The principle justification for the president’s claim regarding shrinking premiums depended upon an expanded insurance market that would result from the individual mandate. Instead, the law has had the exact opposite effect on premiums, with devastating consequences.
Meanwhile, the Department of Health and Human Services has issued hundreds of waivers to companies so they could be saved from the Obamacare legislative “fix.” Now, we’re told that an astonishing 733 companies and politically connected unions at last count threatened to drop their health care coverage for employees altogether if they did not receive a reprieve from the law.
Obama’s claims about his health reform law were bold. The law would fix all of our health care woes, he promised, efficiently and cost-effectively. But the law has only roiled the health insurance market and lent uncertainty to many Americans’ health care.
Congress should declare a moratorium on the health care reform law until the courts can settle the issue of its linchpin — the individual mandate. Even supporters of Obamacare, perhaps even Obama himself, might concede that the law won’t work as intended until the courts settle the core constitutional issues.

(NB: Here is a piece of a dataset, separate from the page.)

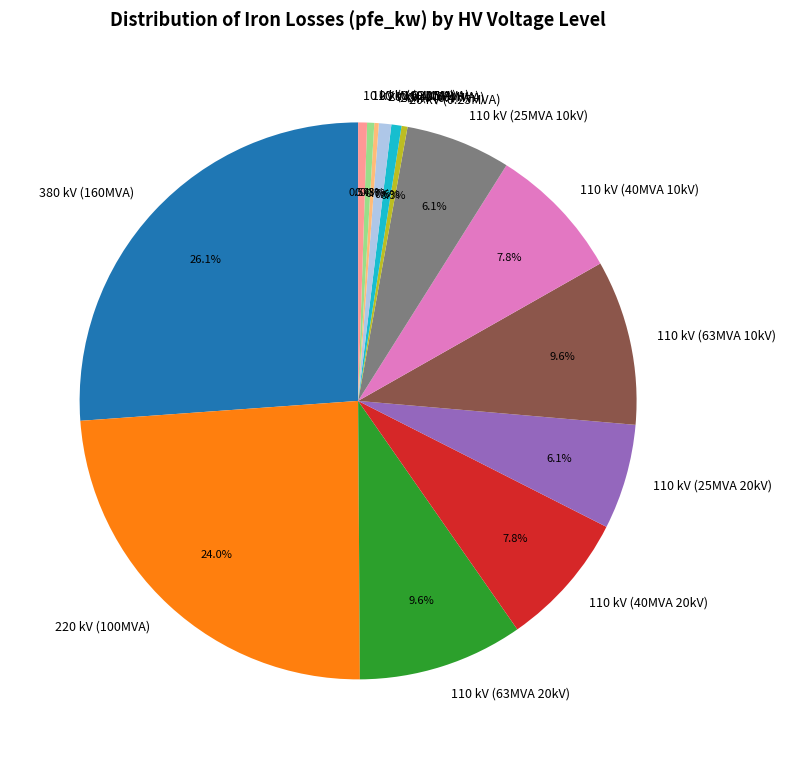

Does any single category account for the majority?

No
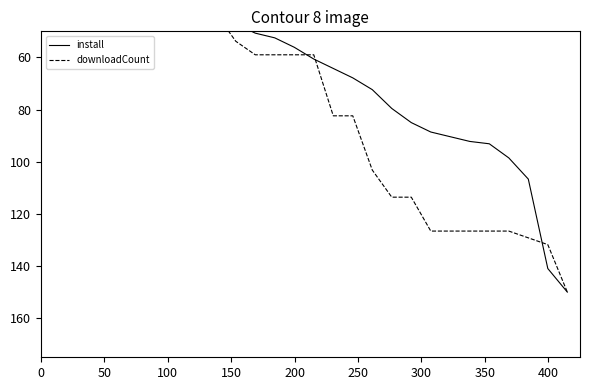

Which series has the largest total across all categories?

downloadCount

What harm would there be in placing Obamacare on hold?
Certainly no American should be paying the higher prices for a health care plan now that could very easily, in the end, disappear with a strike of a judge’s gavel.
While we do not know the ultimate fate of Obamacare in the courts, as we saw last Monday, the future of the law is very much in doubt. If, in the meantime, you think an Obamacare moratorium is warranted, feel free to push the idea in letters to your local newspaper, with your personal networks, and especially with your elected representatives.